• DATA PROVIDED:
-=-=-

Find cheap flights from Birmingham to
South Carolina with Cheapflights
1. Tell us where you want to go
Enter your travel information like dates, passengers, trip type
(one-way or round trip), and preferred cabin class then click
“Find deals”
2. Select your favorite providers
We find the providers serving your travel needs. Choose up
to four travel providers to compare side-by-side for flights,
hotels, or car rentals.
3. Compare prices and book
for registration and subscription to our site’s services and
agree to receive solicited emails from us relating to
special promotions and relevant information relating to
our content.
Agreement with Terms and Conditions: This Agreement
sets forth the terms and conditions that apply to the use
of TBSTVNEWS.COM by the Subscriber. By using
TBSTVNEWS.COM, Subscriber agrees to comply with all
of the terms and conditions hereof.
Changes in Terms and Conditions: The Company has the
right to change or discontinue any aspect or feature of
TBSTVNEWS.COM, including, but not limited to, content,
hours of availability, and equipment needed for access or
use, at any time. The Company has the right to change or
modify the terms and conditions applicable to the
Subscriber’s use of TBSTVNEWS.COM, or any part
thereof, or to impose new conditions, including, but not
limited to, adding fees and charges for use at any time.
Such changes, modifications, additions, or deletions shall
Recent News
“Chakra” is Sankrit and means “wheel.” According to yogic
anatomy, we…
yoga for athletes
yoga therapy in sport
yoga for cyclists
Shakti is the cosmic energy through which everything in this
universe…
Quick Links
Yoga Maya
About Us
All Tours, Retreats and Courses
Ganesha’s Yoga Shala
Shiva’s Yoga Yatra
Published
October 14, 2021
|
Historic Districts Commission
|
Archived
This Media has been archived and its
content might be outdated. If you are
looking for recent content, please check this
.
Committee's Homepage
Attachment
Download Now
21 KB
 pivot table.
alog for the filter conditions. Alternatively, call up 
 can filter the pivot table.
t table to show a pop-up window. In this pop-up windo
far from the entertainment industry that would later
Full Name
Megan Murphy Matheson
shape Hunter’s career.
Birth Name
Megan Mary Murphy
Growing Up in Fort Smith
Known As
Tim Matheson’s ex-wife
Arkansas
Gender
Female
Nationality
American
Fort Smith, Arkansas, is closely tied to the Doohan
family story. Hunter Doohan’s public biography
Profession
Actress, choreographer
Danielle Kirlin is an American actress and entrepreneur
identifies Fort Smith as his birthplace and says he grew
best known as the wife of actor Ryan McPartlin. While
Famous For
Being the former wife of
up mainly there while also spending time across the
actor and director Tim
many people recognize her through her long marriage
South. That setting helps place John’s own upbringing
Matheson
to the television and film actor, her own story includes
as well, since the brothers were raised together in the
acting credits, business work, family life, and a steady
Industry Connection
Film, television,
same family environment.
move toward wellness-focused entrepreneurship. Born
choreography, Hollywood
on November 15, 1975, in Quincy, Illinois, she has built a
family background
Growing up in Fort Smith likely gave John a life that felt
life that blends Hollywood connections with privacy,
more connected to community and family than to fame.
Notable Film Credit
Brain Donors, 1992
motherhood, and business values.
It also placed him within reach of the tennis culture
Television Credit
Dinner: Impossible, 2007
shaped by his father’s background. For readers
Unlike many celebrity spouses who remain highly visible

-=-=-

Every line from the one containing "more connected to" through the last line above should be retyped exactly; no other lines are wanted.

more connected to community and family than to fame.
Notable Film Credit
Brain Donors, 1992
motherhood, and business values.
It also placed him within reach of the tennis culture
Television Credit
Dinner: Impossible, 2007
shaped by his father’s background. For readers
Unlike many celebrity spouses who remain highly visible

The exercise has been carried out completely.